** SELECTED EXTRACT **
Having neglected to address police reforms, successive governments have failed to establish a police force that is depoliticised, professionally autonomous and answerable to the public. Perturbed by such negligence towards legislation on a vital aspect of governance, the judiciary initiated a process of police reform as an important segment of the criminal justice system, establishing a committee comprising nine select retired IGPs and serving heads of the police forces from all the provinces. In its first meeting in May 2018, then chief justice of Pakistan Saqib Nisar motivated the participants to work with him to reform the police so as to extend justice to the citizens, particularly victims of crime. Noting that it was time to work for posterity, he emphasised the judiciary’s commitment in this regard. The terms of reference broadly included a model police law, police accountability, investigative improvements, urban policing, alternate dispute resolution, counterterrorism and legislative reforms.

The committee completed and presented their report in September 2018. Following Nisar’s retirement, the new chief justice Asif Saeed Khosa continued the process and, under his direction, two areas were immediately addressed using available resources and existing laws, including redressal of citizen complaints and investigative improvements. In less than eight months, district complaints offices have been set up and improvements in investigation have been undertaken through improved training and involvement of district assessment committees to review closed cases to address weaknesses.

The results have been phenomenal. Within a few months, of the 96,026 complaints received, 89,609 have been addressed by the police. Further, petitions under Section 22-A of the Code of Criminal Procedure have been reduced by 39.7 per cent in the lower courts and by 14.2pc in the high courts. The assessment committees, comprising all stakeholders, has been monitoring the quality of investigation and prosecution of cases, leading to visible improvement in the quality of investigation, with a new direction of morally upright, merit-based process for evidence collection.

** MATERIAL SHOWN **
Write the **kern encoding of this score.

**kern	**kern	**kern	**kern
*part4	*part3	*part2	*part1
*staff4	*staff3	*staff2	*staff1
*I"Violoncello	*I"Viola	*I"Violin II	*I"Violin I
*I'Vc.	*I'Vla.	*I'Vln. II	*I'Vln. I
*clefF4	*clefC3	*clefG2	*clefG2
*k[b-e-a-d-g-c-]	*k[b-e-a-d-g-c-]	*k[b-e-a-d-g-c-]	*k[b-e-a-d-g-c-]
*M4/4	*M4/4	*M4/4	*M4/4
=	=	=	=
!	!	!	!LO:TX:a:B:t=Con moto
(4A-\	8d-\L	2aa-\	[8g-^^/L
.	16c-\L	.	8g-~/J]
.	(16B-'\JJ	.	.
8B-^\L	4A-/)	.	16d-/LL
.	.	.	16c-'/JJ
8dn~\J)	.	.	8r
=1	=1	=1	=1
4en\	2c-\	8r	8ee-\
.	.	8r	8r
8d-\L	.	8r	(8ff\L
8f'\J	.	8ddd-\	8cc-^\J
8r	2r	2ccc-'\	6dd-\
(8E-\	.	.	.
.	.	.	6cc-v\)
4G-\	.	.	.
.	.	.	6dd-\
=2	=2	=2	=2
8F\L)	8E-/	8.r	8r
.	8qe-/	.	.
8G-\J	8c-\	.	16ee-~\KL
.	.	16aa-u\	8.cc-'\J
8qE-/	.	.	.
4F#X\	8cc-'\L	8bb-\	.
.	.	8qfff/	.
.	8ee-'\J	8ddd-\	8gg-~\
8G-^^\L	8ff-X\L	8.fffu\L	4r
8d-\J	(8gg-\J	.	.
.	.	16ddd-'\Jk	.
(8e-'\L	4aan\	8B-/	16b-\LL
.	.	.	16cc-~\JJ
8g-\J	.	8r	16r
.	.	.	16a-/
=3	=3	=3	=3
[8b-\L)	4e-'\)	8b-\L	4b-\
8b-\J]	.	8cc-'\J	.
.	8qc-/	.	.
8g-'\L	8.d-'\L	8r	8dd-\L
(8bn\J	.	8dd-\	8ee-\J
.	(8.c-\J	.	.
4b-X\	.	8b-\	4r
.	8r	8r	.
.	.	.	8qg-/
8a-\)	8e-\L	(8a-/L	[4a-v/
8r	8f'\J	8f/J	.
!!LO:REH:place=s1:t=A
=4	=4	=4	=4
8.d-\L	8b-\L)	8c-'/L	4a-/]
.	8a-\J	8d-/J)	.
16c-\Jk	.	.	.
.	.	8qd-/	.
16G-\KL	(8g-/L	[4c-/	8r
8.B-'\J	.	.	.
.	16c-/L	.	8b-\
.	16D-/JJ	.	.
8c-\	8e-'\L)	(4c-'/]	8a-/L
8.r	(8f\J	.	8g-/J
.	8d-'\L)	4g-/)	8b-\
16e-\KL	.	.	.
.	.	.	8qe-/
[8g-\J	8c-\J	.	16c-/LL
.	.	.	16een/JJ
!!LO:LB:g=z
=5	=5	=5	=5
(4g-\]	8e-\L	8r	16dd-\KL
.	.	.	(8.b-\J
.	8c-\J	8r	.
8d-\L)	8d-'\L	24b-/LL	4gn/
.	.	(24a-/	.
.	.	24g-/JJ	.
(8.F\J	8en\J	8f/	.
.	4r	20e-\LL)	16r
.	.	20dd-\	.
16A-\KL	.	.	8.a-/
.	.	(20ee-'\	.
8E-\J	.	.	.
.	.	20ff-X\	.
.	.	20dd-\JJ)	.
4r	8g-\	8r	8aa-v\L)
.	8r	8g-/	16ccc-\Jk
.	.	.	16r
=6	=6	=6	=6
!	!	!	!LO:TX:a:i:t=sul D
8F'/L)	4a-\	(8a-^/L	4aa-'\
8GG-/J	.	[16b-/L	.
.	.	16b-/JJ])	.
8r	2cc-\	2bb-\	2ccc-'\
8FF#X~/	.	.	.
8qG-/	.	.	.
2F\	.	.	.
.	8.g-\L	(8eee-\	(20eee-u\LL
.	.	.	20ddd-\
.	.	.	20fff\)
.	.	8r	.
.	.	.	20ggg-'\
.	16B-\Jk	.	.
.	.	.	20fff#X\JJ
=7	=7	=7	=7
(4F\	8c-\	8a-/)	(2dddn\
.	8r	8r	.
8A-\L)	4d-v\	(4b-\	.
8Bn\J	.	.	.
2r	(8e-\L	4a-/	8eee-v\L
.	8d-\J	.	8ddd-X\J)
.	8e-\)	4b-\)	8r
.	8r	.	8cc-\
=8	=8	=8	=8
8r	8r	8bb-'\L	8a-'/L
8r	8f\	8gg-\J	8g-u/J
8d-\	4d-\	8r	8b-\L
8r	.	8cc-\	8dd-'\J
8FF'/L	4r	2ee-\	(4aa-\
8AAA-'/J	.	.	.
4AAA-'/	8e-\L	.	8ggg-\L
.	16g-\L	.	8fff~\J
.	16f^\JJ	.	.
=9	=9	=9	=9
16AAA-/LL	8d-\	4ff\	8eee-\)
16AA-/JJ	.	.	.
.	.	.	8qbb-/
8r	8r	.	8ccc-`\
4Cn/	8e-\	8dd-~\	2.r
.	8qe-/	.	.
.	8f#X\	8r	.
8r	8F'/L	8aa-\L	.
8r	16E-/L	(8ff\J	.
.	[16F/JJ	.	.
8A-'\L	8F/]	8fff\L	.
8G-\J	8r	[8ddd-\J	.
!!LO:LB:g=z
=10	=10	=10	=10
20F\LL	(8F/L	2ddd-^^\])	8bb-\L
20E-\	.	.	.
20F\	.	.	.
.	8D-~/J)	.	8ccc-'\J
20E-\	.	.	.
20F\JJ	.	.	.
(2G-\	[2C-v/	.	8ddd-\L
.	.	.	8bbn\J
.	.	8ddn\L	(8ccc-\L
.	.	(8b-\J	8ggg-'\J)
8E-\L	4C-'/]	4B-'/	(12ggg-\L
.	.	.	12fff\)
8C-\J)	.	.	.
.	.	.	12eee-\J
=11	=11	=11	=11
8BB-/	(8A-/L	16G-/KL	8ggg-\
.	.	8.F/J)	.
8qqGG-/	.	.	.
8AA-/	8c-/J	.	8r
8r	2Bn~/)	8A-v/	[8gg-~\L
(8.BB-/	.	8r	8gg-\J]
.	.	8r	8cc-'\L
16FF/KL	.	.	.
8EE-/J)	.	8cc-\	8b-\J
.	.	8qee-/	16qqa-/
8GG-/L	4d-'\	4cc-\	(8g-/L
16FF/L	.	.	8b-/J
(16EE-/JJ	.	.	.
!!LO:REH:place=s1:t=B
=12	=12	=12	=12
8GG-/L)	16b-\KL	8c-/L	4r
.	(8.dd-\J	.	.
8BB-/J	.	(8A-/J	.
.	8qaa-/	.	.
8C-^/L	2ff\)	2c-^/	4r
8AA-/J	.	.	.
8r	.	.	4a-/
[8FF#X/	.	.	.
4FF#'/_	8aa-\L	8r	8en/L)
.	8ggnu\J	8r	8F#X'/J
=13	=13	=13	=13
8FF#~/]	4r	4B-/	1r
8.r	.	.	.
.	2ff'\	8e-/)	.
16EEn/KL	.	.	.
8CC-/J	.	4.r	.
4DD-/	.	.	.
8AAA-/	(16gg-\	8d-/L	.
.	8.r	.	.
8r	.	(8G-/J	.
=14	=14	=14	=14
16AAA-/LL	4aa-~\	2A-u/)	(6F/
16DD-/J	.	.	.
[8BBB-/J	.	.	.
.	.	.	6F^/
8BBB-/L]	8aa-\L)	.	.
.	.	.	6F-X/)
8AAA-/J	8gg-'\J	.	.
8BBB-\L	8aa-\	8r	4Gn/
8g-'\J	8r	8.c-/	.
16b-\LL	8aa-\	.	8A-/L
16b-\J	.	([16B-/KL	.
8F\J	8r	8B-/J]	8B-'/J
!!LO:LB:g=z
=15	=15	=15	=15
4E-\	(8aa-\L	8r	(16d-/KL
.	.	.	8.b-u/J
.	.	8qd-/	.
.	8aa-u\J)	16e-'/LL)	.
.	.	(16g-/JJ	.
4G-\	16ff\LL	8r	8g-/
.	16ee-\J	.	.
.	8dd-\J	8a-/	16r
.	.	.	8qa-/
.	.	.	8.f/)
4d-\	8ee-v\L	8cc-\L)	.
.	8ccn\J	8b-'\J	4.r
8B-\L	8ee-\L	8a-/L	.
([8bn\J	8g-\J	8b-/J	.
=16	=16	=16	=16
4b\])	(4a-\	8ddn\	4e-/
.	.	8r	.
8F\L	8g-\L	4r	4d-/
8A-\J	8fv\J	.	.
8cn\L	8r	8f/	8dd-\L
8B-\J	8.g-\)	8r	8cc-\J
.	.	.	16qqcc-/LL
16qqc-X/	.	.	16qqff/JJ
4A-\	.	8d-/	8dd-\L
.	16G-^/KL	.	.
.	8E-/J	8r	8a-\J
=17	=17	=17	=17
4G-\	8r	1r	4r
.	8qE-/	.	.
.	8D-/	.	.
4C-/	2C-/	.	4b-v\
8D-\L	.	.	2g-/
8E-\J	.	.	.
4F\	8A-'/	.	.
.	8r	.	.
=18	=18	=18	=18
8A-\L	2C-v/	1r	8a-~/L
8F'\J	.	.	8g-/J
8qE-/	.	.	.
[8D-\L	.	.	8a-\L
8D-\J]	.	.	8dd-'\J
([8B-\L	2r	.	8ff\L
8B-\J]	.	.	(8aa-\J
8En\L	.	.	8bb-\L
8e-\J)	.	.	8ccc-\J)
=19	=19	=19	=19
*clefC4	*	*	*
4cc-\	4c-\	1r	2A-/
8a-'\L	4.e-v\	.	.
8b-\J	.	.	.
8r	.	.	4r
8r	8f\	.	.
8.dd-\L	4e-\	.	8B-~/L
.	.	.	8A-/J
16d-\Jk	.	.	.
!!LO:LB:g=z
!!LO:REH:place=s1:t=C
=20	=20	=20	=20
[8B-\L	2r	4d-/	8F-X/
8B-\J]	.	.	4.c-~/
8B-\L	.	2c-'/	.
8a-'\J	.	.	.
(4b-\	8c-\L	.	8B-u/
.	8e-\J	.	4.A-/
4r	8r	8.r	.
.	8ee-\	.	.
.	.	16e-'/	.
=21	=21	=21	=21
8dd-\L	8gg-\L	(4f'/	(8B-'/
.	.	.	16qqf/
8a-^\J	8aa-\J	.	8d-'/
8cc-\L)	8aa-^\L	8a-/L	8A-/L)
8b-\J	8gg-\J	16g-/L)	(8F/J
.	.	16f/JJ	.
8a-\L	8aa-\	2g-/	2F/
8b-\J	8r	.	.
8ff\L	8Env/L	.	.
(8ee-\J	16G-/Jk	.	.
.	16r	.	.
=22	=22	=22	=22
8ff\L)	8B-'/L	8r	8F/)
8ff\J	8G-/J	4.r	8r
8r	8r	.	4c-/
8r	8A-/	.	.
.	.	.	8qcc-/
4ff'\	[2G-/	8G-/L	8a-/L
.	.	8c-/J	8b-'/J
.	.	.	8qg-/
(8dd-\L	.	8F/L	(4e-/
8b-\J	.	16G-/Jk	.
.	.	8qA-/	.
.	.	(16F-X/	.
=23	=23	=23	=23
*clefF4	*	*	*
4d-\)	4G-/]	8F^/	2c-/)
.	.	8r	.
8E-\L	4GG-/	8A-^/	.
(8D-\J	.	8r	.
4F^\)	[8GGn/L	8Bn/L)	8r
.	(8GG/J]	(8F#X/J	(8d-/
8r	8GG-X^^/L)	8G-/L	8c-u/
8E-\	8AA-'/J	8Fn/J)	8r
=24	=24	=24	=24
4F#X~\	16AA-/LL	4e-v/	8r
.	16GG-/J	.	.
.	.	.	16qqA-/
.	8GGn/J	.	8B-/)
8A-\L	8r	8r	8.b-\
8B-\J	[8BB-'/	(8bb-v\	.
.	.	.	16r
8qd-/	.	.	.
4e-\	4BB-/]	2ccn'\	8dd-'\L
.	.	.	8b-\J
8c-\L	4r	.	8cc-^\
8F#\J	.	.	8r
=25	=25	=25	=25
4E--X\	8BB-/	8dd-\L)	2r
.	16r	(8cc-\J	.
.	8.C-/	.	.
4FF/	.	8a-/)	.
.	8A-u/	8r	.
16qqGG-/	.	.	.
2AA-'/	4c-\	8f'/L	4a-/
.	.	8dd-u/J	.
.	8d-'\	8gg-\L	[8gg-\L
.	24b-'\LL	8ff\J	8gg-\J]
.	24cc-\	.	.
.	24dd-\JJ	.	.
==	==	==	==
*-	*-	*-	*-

** TRY IT **
Pick up the passage on police reform in Pakistan after its last sentence and continue it for one more paragraph.

** YOUR RESPONSE **
Under the aegis of the Law and Justice Commission, police reforms have progressed with exceptional success. However, the government has suddenly decided to amend the police law against the backdrop of a number of cases of police high-handedness in Punjab. Surreptitiously, vested interests employing the terminology of PO 2002 have proposed a structure dominated by bureaucratic control and enhanced political ingress in policing, thus reverting to a 19th-century policing structure to address 21st-century challenges. The proposed changes conflict with the KP Police Act of 2017, which is premised on 80pc of PO 2000 with some additional autonomy. Interestingly, this was projected by the PTI as a major achievement of its government in KP. Before winning last year’s election, the PTI leadership repeatedly pledged that this reformative police law would be rolled out nationwide if they were elected to power.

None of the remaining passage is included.